Would you please repeat the material exactly, from the first line to the last?

# # # #

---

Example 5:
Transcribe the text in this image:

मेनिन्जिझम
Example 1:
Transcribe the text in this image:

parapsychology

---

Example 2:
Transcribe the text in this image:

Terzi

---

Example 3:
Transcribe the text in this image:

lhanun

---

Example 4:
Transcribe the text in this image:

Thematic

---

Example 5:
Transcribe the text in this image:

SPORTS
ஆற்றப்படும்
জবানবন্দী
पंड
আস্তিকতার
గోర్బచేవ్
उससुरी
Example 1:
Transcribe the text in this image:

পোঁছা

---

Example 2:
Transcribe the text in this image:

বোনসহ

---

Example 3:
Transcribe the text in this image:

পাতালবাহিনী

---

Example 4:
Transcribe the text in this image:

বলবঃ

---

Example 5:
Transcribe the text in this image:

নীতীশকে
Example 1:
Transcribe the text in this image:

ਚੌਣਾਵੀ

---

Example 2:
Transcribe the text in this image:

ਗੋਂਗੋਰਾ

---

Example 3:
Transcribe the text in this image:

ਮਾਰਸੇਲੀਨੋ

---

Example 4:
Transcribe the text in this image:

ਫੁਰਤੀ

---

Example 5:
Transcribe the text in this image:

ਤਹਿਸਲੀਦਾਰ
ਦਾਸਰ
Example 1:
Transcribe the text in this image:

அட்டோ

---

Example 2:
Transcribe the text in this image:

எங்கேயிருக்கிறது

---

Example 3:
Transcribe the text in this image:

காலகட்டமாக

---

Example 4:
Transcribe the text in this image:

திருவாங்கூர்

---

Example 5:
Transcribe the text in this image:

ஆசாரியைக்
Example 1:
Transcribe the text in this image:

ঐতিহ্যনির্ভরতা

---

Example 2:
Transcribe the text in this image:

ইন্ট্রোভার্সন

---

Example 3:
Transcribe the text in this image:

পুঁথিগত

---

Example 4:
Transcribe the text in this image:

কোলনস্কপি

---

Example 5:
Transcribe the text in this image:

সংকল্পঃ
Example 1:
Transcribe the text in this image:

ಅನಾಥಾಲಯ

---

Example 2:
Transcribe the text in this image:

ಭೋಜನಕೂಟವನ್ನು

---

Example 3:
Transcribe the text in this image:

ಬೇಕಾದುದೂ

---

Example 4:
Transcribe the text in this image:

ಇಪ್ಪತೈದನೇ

# # # #

* Solution below
---

Example 5:
Transcribe the text in this image:

मेनिन्जिझम
Example 1:
Transcribe the text in this image:

parapsychology

---

Example 2:
Transcribe the text in this image:

Terzi

---

Example 3:
Transcribe the text in this image:

lhanun

---

Example 4:
Transcribe the text in this image:

Thematic

---

Example 5:
Transcribe the text in this image:

SPORTS
ஆற்றப்படும்
জবানবন্দী
पंड
আস্তিকতার
గోర్బచేవ్
उससुरी
Example 1:
Transcribe the text in this image:

পোঁছা

---

Example 2:
Transcribe the text in this image:

বোনসহ

---

Example 3:
Transcribe the text in this image:

পাতালবাহিনী

---

Example 4:
Transcribe the text in this image:

বলবঃ

---

Example 5:
Transcribe the text in this image:

নীতীশকে
Example 1:
Transcribe the text in this image:

ਚੌਣਾਵੀ

---

Example 2:
Transcribe the text in this image:

ਗੋਂਗੋਰਾ

---

Example 3:
Transcribe the text in this image:

ਮਾਰਸੇਲੀਨੋ

---

Example 4:
Transcribe the text in this image:

ਫੁਰਤੀ

---

Example 5:
Transcribe the text in this image:

ਤਹਿਸਲੀਦਾਰ
ਦਾਸਰ
Example 1:
Transcribe the text in this image:

அட்டோ

---

Example 2:
Transcribe the text in this image:

எங்கேயிருக்கிறது

---

Example 3:
Transcribe the text in this image:

காலகட்டமாக

---

Example 4:
Transcribe the text in this image:

திருவாங்கூர்

---

Example 5:
Transcribe the text in this image:

ஆசாரியைக்
Example 1:
Transcribe the text in this image:

ঐতিহ্যনির্ভরতা

---

Example 2:
Transcribe the text in this image:

ইন্ট্রোভার্সন

---

Example 3:
Transcribe the text in this image:

পুঁথিগত

---

Example 4:
Transcribe the text in this image:

কোলনস্কপি

---

Example 5:
Transcribe the text in this image:

সংকল্পঃ
Example 1:
Transcribe the text in this image:

ಅನಾಥಾಲಯ

---

Example 2:
Transcribe the text in this image:

ಭೋಜನಕೂಟವನ್ನು

---

Example 3:
Transcribe the text in this image:

ಬೇಕಾದುದೂ

---

Example 4:
Transcribe the text in this image:

ಇಪ್ಪತೈದನೇ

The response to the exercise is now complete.